▶ WORK REQUIRED: Stop after the line with "left shoulder: (289, 78)". Up to that point, output every line of the listing below exactly from the first one onward, skipping pictures.
►
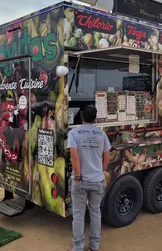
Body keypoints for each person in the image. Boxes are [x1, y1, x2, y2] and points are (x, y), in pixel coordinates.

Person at [67, 105, 111, 251]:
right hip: (97, 180)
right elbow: (107, 156)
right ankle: (94, 245)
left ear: (82, 117)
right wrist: (101, 170)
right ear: (95, 118)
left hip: (80, 181)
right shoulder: (101, 134)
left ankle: (78, 247)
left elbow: (74, 156)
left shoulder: (74, 133)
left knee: (79, 214)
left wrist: (78, 176)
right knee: (95, 212)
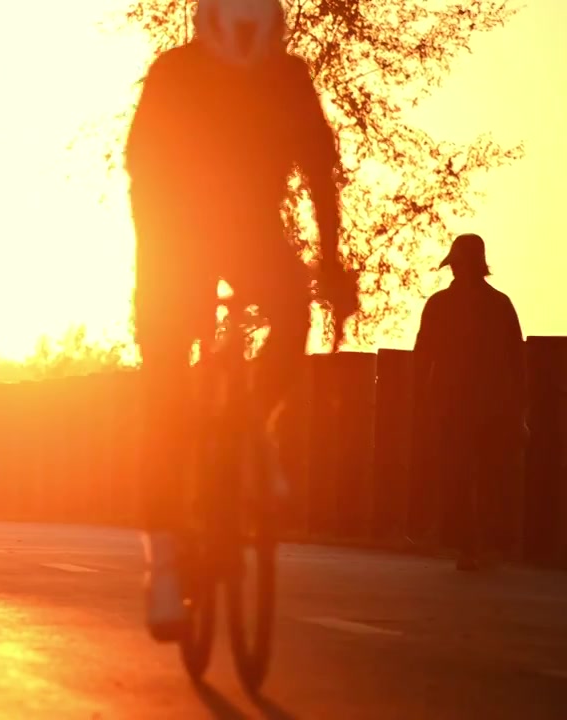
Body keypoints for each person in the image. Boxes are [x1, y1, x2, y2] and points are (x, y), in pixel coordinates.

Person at [124, 0, 358, 641]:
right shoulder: (173, 75)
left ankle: (257, 423)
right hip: (173, 236)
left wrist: (331, 264)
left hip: (251, 233)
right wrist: (168, 286)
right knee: (166, 394)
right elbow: (142, 174)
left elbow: (319, 174)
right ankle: (165, 563)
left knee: (293, 307)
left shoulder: (289, 78)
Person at [413, 233, 527, 571]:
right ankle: (481, 544)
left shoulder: (440, 304)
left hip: (461, 408)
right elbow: (517, 362)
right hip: (487, 408)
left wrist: (422, 404)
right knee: (485, 477)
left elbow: (422, 358)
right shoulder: (499, 304)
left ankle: (471, 544)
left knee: (461, 476)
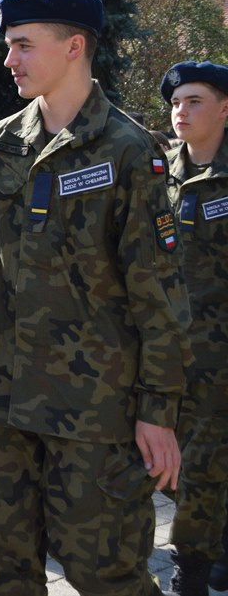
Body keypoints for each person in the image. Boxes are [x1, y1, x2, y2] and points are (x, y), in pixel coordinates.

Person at [0, 0, 191, 595]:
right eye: (9, 45)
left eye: (24, 45)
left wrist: (158, 412)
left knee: (108, 577)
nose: (10, 60)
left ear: (74, 46)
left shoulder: (130, 151)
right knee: (1, 573)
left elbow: (157, 291)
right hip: (1, 402)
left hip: (95, 413)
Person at [158, 60, 228, 596]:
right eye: (177, 102)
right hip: (170, 349)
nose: (181, 111)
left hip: (221, 353)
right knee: (183, 463)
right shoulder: (160, 172)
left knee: (202, 463)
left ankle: (192, 571)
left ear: (225, 107)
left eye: (195, 101)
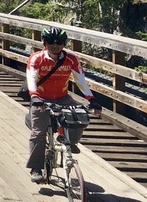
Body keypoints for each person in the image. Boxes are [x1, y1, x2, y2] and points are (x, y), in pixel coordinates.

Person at [25, 27, 101, 184]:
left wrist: (91, 99)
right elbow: (31, 78)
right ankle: (36, 168)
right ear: (44, 43)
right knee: (38, 133)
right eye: (51, 42)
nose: (55, 45)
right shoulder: (36, 58)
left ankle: (69, 142)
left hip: (62, 97)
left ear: (64, 43)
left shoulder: (71, 59)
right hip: (41, 98)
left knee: (81, 116)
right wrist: (34, 96)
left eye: (59, 42)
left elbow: (80, 80)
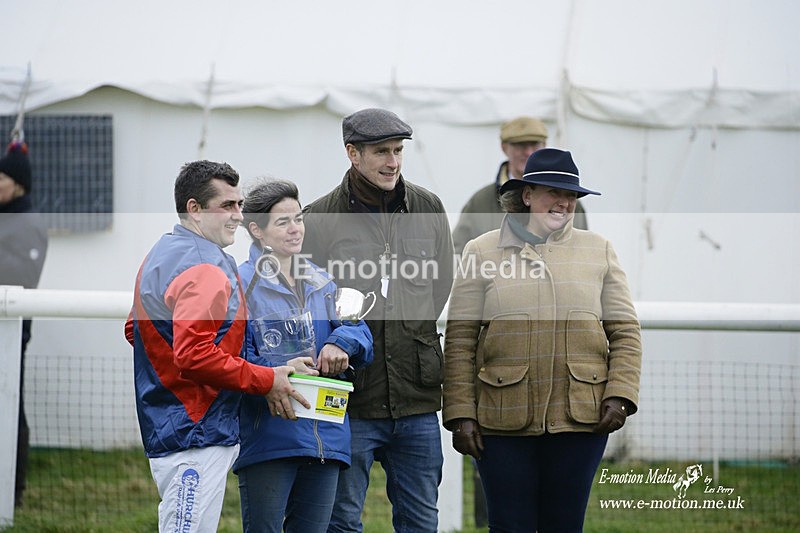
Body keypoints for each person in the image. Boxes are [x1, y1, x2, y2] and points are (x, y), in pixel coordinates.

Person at [442, 148, 642, 532]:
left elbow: (625, 331)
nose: (564, 202)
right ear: (527, 195)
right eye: (553, 191)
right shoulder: (480, 250)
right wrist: (461, 413)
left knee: (564, 525)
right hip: (501, 421)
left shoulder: (599, 250)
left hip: (581, 419)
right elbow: (460, 340)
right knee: (508, 526)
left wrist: (620, 394)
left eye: (571, 195)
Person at [124, 160, 310, 533]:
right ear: (194, 208)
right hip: (196, 430)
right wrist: (265, 378)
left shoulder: (164, 250)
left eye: (239, 205)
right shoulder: (205, 264)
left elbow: (135, 330)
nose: (238, 216)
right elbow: (193, 354)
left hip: (174, 421)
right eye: (227, 206)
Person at [302, 108, 454, 533]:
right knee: (342, 521)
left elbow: (440, 285)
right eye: (381, 152)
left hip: (417, 400)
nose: (393, 161)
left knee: (421, 522)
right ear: (352, 153)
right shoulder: (318, 218)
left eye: (398, 150)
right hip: (351, 400)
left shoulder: (428, 207)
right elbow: (309, 305)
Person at [234, 178, 374, 533]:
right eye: (283, 222)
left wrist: (341, 341)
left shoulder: (323, 281)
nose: (296, 229)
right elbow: (231, 357)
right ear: (256, 230)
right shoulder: (238, 284)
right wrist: (275, 370)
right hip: (270, 437)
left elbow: (361, 330)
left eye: (298, 218)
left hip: (327, 437)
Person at [452, 116, 588, 255]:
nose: (528, 152)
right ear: (504, 147)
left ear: (544, 145)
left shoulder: (570, 205)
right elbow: (458, 256)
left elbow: (583, 255)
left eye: (534, 144)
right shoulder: (480, 202)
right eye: (520, 145)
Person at [0, 139, 48, 508]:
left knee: (10, 404)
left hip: (11, 329)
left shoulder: (27, 221)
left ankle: (11, 490)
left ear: (17, 184)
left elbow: (21, 274)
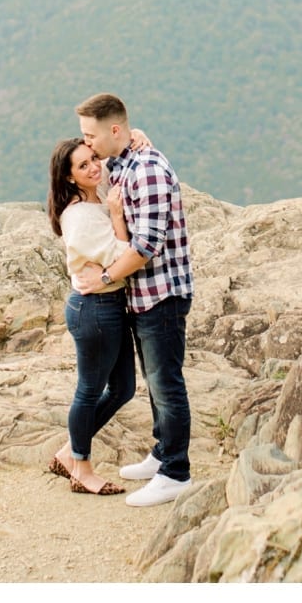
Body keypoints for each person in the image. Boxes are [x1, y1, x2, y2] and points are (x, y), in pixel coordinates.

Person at [72, 93, 194, 508]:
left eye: (91, 135)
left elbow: (146, 247)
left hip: (162, 293)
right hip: (142, 296)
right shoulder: (123, 160)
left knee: (166, 383)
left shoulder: (149, 171)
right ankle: (162, 452)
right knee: (155, 383)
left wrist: (104, 277)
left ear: (115, 130)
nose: (87, 144)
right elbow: (84, 167)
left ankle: (176, 472)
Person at [45, 137, 136, 495]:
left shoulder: (95, 199)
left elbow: (120, 136)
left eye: (93, 158)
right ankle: (81, 466)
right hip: (94, 310)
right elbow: (124, 255)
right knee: (88, 391)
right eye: (83, 166)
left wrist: (137, 135)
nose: (94, 167)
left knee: (124, 388)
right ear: (68, 178)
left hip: (109, 305)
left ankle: (69, 452)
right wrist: (117, 216)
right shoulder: (81, 215)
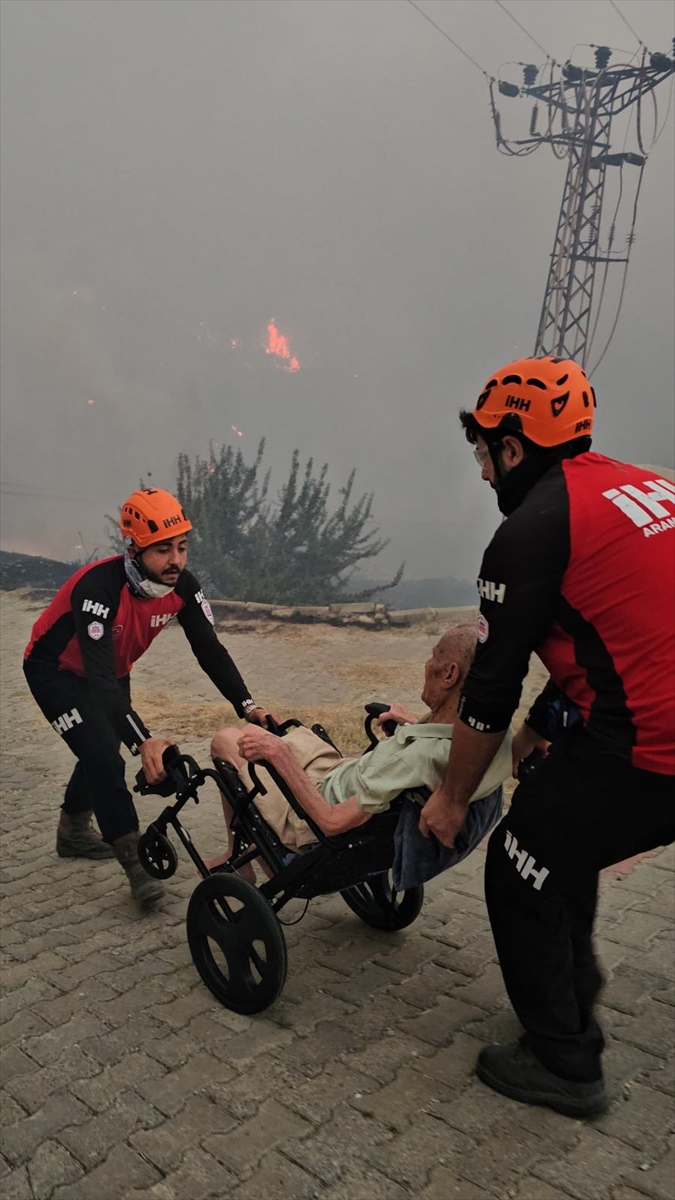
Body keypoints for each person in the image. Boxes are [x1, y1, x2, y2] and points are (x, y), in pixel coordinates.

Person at [419, 355, 675, 1117]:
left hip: (651, 748)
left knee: (519, 861)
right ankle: (575, 987)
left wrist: (452, 798)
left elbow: (486, 692)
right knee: (565, 833)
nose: (483, 471)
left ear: (514, 446)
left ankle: (563, 1061)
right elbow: (606, 636)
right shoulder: (649, 484)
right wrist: (539, 733)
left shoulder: (531, 531)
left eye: (484, 452)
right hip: (640, 726)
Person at [24, 486, 273, 909]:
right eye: (162, 550)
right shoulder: (98, 588)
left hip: (110, 671)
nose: (175, 560)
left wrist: (249, 706)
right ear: (134, 548)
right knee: (104, 751)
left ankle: (72, 832)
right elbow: (99, 681)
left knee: (100, 741)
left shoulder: (181, 586)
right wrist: (143, 740)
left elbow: (209, 650)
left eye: (181, 547)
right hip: (56, 671)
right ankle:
◄
▶ RESULT OF THIS EXERCISE:
Body keypoints for each person in the image. Boxes are [x1, y1, x2, y2] and points are (x, y), in pixel coordinates.

Person at [67, 105, 111, 251]:
right hip: (97, 180)
right elbow: (107, 156)
right ankle: (94, 245)
left ear: (82, 117)
right wrist: (101, 170)
right ear: (95, 118)
left hip: (80, 181)
right shoulder: (101, 134)
left ankle: (78, 247)
left elbow: (74, 156)
left shoulder: (74, 133)
left knee: (79, 214)
left wrist: (78, 176)
right knee: (95, 212)
Body keypoints for each person in the image. Boxes are [x1, y1, x2, y2] and points are (x, y), in pixel coordinates.

Person at [124, 0, 358, 641]:
right shoulder: (173, 75)
left ankle: (257, 423)
right hip: (173, 236)
left wrist: (331, 264)
left hip: (251, 233)
right wrist: (168, 286)
right knee: (166, 394)
right elbow: (142, 174)
left elbow: (319, 174)
right ankle: (165, 563)
left knee: (293, 307)
left shoulder: (289, 78)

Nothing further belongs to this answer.